=== PASSAGE TO READ ===

Town resident Nicholas Smith, 17, had spent much of his downtime as a King Low Heywood Thomas freshman hanging out at New Canaan Library, playing tennis at the New Canaan Racquet Club or relaxing with friends.
Though he’d volunteered as a server in soup kitchens with his family, and even spent two weeks working at a construction site in Appalachia, Smith said no prior experience had prepared him for his first meeting in the program, which gives participating teens a unique look into the nonprofit world by putting them fully in charge of grant allocations for area human services organizations.
“I saw basically that it wasn’t grownups leading it—it was purely a teen-led thing, the teens were the actual leaders,” Smith said from a table at Starbucks overlooking Park and Elm Streets on a recent evening, describing what hooked him into a program that has become an important part of his life. “Grownups tell us where to meet and organize meetings, but we were making the actual decisions about who gets what. It was very cool. We could take charge and decide what to do for ourselves. It’s not just deciding what movie to go see. We were deciding who gets what money, and that money affects people’s lives.”
Launched after about two years of fundraising that established its initial endowment, Young Philanthropists since 2008 has seen local teens (it’s open to students who live or go to school here) give away some $82,000—from organizations such as Waveny Care Network and New Canaan Volunteer Ambulance Corps in its first year to Meals-on-Wheels and Summer Theatre of New Canaan in 2014, according to Cynthia Gorey, NCCF’s executive director.
Structured around a “three T’s” philosophy that each participant can give of his or her Time, Talent or Treasure, Young Philanthropists challenges young New Canaanites to understand need in a non-surface way by looking through a new lens at otherwise familiar people and organizations here in town as well as surrounding communities, Gorey said.
As the stewards of grant funds that amounted to $4,062 total in 2008 and have grown steadily to about $20,000 in each of the past two years, Young Philanthropists sketch out and prioritize human services needs, hear from nonprofit agencies about the people they serve and how, review applications, fundraise, conduct site visits, assist in grant-writing and make often difficult determinations about where the money should go.
Beyond that singular and realistic peek into the nonprofit world’s financial realities, the teens say they’re taking lessons in humanity that transcend the nuts-and-bolts of the program’s monthly meetings or “season” (kickoff meeting in September, grants awards event in May).
“On a purely educational basis, it teaches us how to argue a case and look at opposing points of view, and to see what matters most in achieving our goal, so it’s good for critical thinking,” Smith said.
“On a different note, it taught me to look for things out of place, to look past the ‘Everyone seems well off and healthy.’ Look past that, because that’s not the case. Every single person has problems, whether it’s obvious or not. If you’re a homeless person, that’s obvious. But kids that don’t have food at home is a less obvious problem. So everyone has a problem and it isn’t there by choice, and it’s up to others to help them fix it. That is basically what I have learned.”
And that profound lesson—a life lesson that often requires a lifetime to grasp, if not longer—represents a value held if not explicitly expressed by many New Canaan parents, learned perhaps through church youth groups or scouting, Gorey said.
“I think the kids come to the program with a variety of cultural expectations and I think what happens is the kids all come from families that value caring for your fellow man, but parents haven’t necessarily sat down and said, ‘This is our value, this is important to us and this is what we do,’ ” Gorey said.

=== DATASET EXCERPT ===

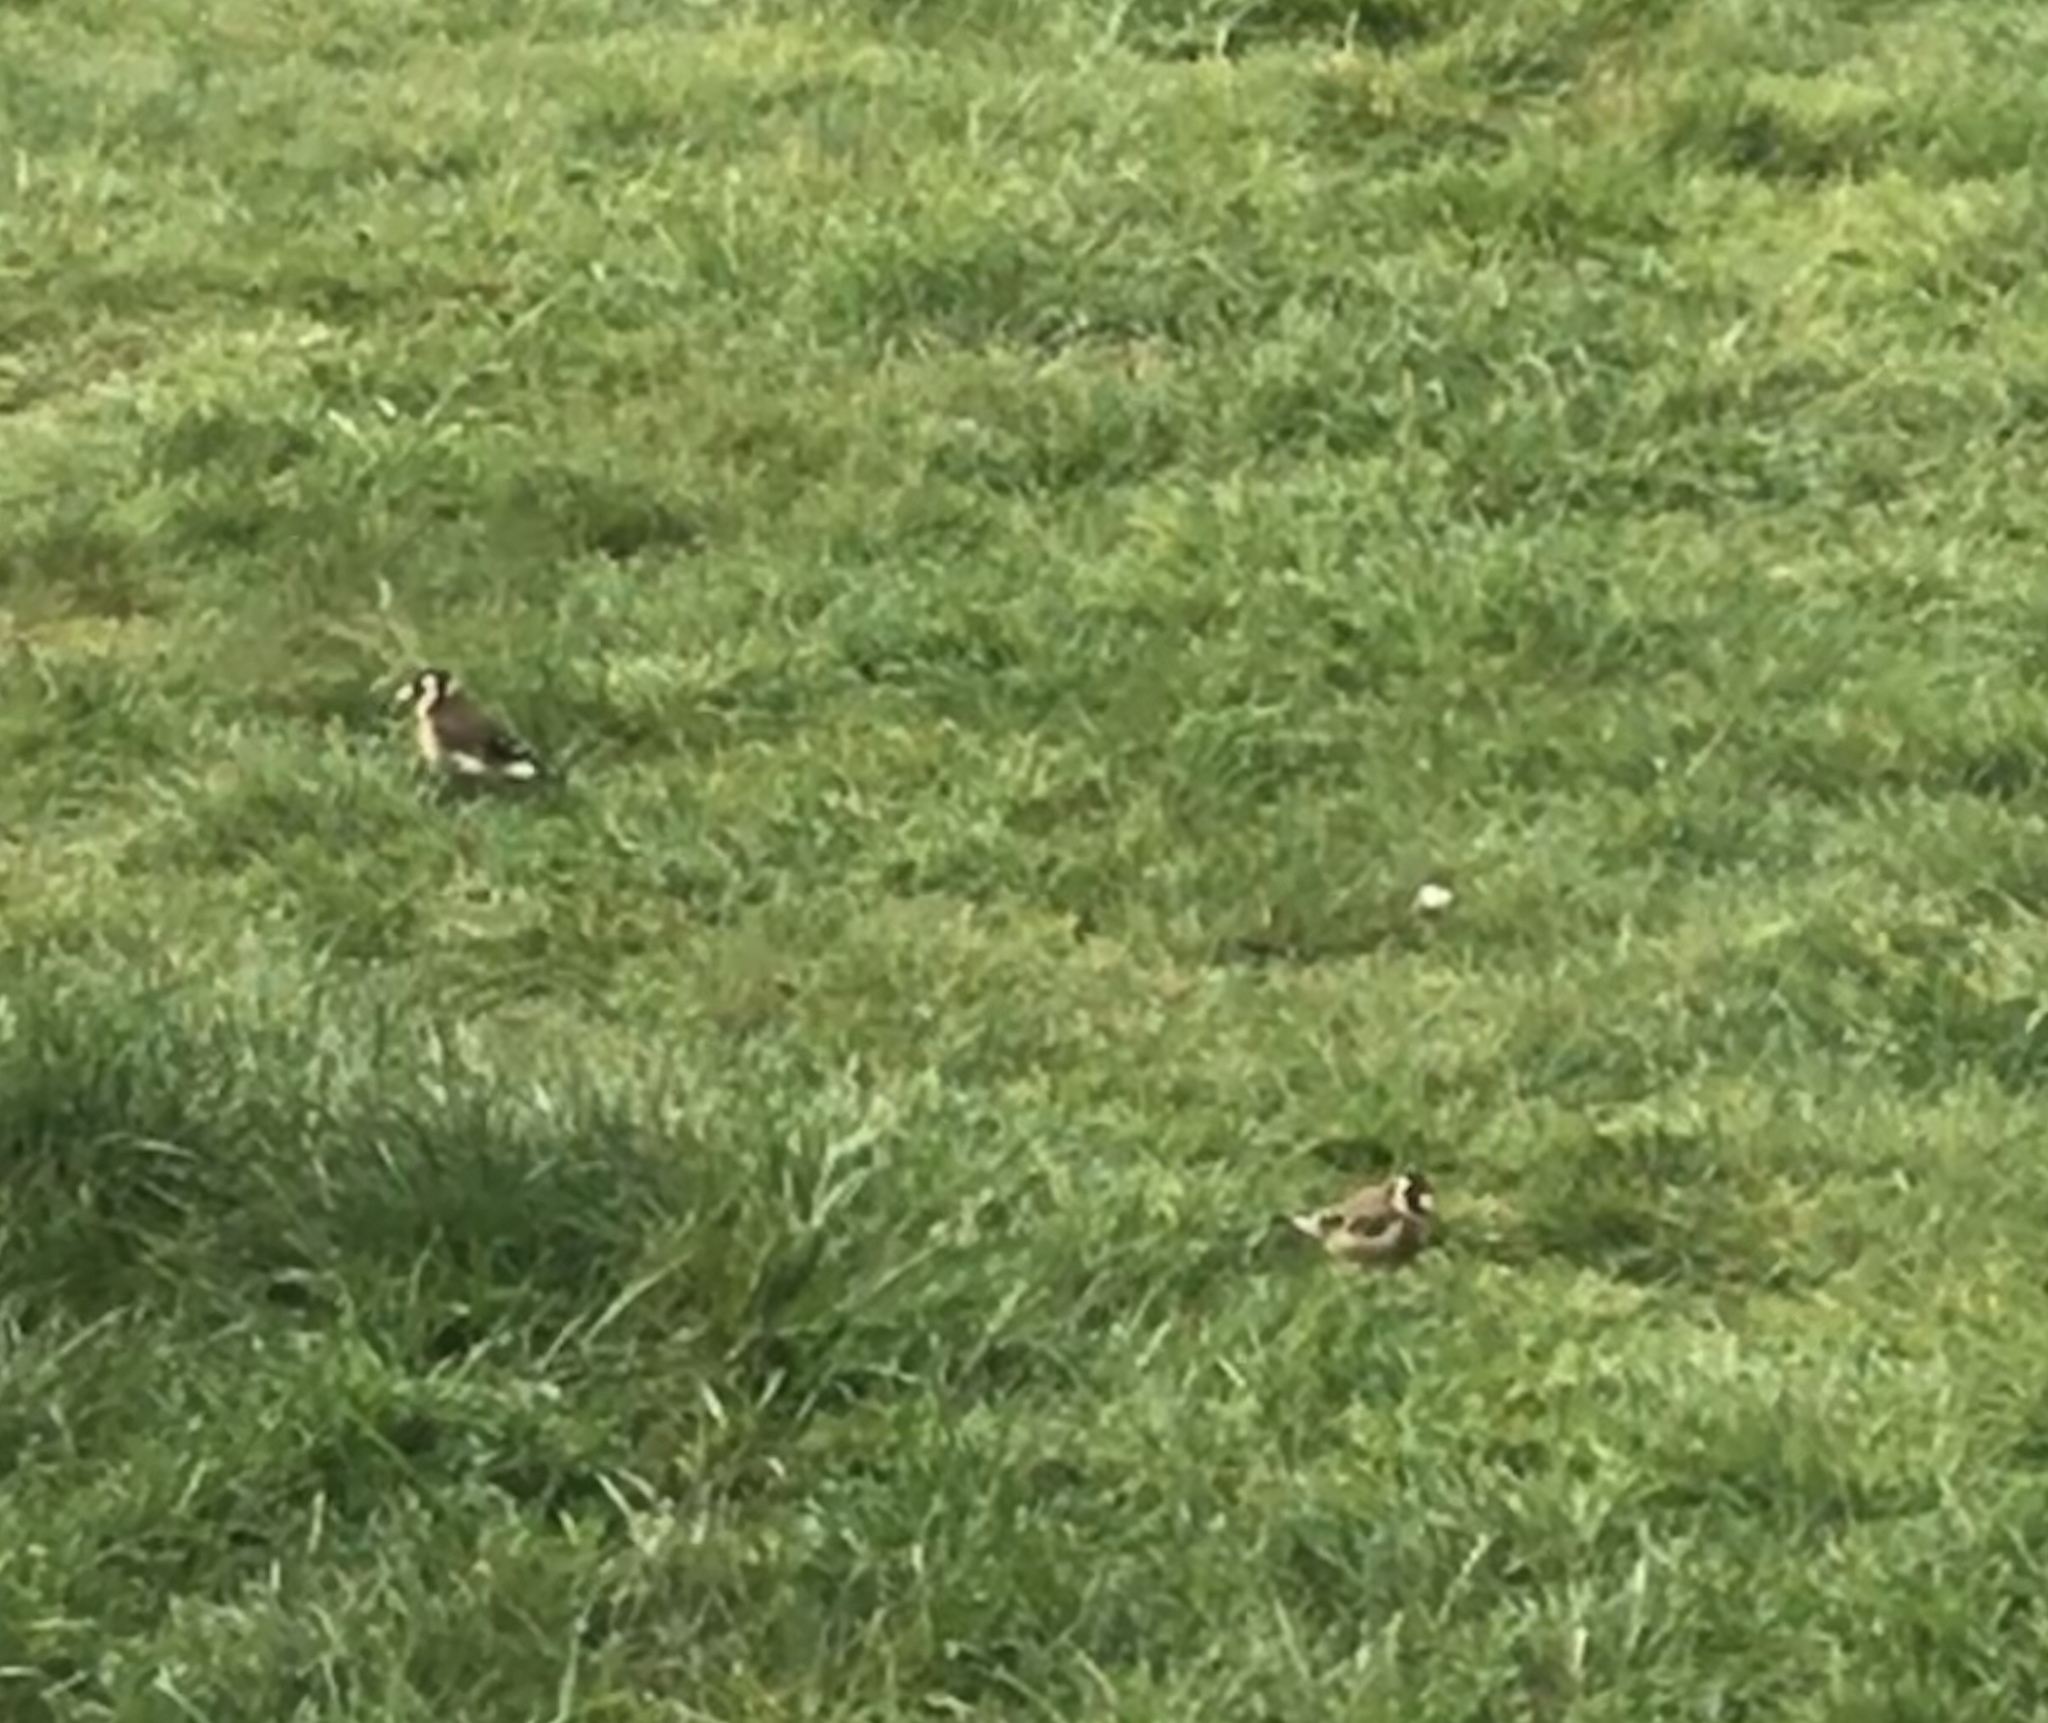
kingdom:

===

GIVEN TASK:
In the article above on the teen-led grant program, retype the passage word for word, beginning at the words "Launched after about" and stopping after the words "communities, Gorey said.".

OUTPUT FOR THIS EXERCISE:
Launched after about two years of fundraising that established its initial endowment, Young Philanthropists since 2008 has seen local teens (it’s open to students who live or go to school here) give away some $82,000—from organizations such as Waveny Care Network and New Canaan Volunteer Ambulance Corps in its first year to Meals-on-Wheels and Summer Theatre of New Canaan in 2014, according to Cynthia Gorey, NCCF’s executive director.
Structured around a “three T’s” philosophy that each participant can give of his or her Time, Talent or Treasure, Young Philanthropists challenges young New Canaanites to understand need in a non-surface way by looking through a new lens at otherwise familiar people and organizations here in town as well as surrounding communities, Gorey said.